- [SELECTED TEXT]

Notorious Korean Cloning Scientist Withdraws Paper because of Faked Evidence

Woo Suk Hwang, the South Korean cloning scientist who publicly admitted in late November to having obtained human egg cells unethically, has now also moved to have his initial paper withdrawn because many of the scientific achievements claimed within it are false.

Hwang has now admitted that the paper he co-authored had "fatal errors" in it, and that the prestigious journal Science should withdraw it. The cloning of human embryos is intended by such scientists to create embryos whose stem cells are genetically nearly identical to a prospective patient who presumably could use the stem cells as a kind of regenerative therapy. Even if the stem cells are not used as a therapy, they can be researched upon so as to increase knowledge of the cloning process so that future acts of cloning can result in therapies. Each cloned embryo, a distinct member of the human species, is killed in producing a stem cell line from it.

Hwang now admits that only eight stem cell lines existed when he submitted the article to Science, while the article claimed that 11 existed. Sung il Roh, the chairman of the board at Mizmedi Hospital where some of the cloned stem cell lines are supposed to have been stored, has stated that only two stem cell lines may have actually existed. Roh and scientists at his hospital are now planning to perform tests to determine if those two are also fake.

Roh, who was one of the co-authors of the paper in Science, has now also admitted that he was not even aware of the paper until it appeared in the journal. Roh justified the fact that he authored a paper he was not aware of by stating that "security concerns" demanded such secrecy even within the group of authors.

Princeton University moral philosopher and Culture of Life Foundation board member, Robert P. George, told Culture & Cosmos that while "it is true that all fields have their bad apples, what is worrisome" is that "from the very beginning there has been a widespread tendency amongst defenders of human cloning to engage in semantic sleights of hand." Hwang's repeated attempts to make his research look like something that it is not would only be more examples of such "semantic sleights of hand."

- [RAW DATA]
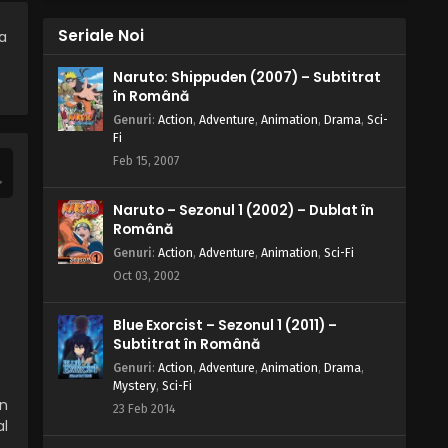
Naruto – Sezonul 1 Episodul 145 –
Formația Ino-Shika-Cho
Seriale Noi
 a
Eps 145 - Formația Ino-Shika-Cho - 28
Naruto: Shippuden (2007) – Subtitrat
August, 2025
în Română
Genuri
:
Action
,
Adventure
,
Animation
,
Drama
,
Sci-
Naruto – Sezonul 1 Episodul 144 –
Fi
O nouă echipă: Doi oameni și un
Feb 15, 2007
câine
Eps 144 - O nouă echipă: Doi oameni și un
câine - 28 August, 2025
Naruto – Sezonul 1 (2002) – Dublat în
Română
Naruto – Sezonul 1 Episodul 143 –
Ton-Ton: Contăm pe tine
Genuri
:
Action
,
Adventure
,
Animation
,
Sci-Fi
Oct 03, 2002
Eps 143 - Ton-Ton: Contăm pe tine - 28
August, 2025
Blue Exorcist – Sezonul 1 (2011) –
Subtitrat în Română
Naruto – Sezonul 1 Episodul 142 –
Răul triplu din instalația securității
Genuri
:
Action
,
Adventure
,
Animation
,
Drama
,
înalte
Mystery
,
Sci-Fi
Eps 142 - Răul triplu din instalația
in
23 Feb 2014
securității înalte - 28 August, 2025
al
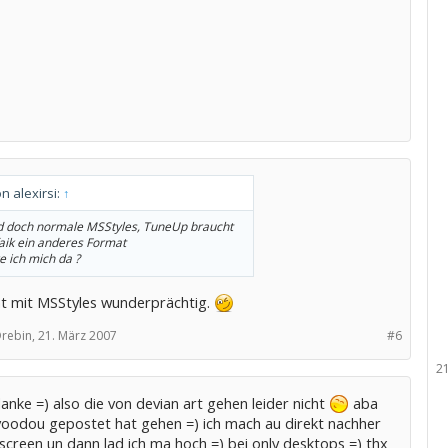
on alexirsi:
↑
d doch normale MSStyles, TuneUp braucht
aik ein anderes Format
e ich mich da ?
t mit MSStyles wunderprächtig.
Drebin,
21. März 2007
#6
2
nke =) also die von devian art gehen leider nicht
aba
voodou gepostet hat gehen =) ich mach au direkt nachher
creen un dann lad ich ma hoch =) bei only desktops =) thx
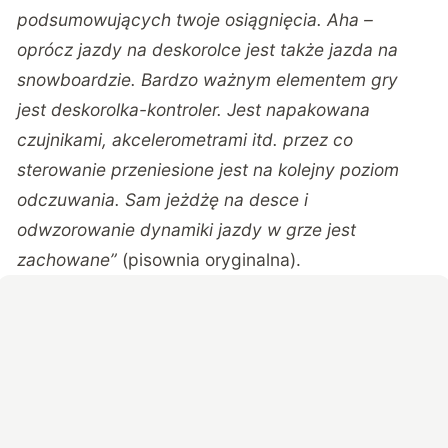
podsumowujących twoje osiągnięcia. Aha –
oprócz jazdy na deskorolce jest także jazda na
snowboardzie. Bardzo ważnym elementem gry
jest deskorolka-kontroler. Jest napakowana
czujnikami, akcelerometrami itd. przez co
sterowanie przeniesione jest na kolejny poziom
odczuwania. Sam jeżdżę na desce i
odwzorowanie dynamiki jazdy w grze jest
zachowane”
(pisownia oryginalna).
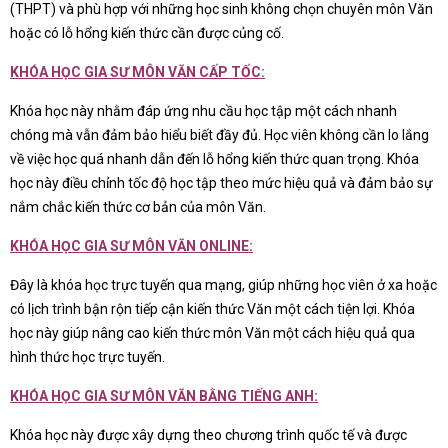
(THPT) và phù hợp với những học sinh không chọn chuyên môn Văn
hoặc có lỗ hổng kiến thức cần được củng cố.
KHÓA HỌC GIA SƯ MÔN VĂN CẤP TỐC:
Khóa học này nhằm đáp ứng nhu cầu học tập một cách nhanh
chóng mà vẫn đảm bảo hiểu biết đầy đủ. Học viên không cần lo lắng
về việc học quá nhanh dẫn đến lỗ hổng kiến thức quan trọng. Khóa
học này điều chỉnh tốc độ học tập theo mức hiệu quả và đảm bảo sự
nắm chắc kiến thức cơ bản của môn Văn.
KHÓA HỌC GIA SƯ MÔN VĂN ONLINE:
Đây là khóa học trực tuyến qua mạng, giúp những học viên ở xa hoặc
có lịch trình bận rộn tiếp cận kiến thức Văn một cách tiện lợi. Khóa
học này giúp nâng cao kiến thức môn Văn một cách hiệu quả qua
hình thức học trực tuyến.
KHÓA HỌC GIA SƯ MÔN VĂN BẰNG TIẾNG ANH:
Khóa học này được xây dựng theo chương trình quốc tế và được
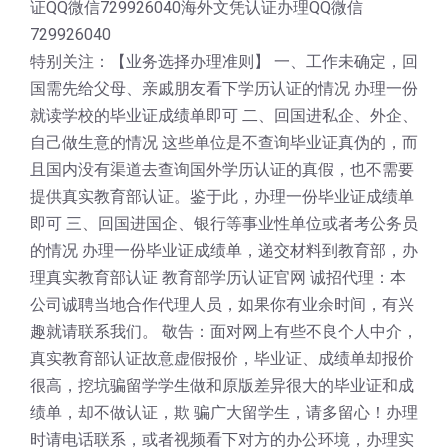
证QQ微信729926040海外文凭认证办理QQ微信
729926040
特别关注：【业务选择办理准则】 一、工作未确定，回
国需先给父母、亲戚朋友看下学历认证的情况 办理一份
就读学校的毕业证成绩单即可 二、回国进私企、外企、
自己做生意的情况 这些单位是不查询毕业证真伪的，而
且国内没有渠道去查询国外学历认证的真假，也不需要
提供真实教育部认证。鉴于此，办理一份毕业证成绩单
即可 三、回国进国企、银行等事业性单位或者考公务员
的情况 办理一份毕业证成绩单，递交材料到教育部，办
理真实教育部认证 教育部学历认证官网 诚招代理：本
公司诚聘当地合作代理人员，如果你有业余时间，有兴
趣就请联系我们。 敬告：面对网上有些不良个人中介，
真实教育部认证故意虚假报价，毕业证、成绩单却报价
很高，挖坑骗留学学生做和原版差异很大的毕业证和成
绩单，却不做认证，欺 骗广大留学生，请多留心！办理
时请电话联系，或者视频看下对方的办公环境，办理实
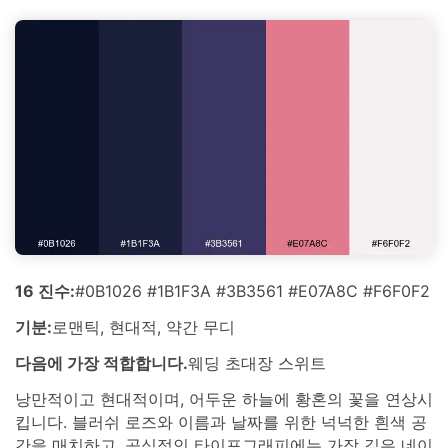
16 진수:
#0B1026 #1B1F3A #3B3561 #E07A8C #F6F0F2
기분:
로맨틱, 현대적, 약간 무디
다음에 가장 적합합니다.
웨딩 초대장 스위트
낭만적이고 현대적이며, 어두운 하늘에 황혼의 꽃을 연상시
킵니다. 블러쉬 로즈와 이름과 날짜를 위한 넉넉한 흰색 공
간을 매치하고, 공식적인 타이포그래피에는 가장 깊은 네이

- [EXERCISE DESCRIPTION] Decide whether each statement agrees with the text about the withdrawn cloning paper. Answer yes or no for each, and quote the deciding words of the text. 1. The paper in Science claimed that 11 stem cell lines existed. 2. Roh knew about the paper before it appeared in the journal. 3. Robert P. George is a moral philosopher at Harvard University. The entries are separate material and stand apart from the text.

- [RESPONSE BELOW]
1. Yes: "while the article claimed that 11 existed"
2. No: "he was not even aware of the paper until it appeared in the journal"
3. No: "Princeton University moral philosopher"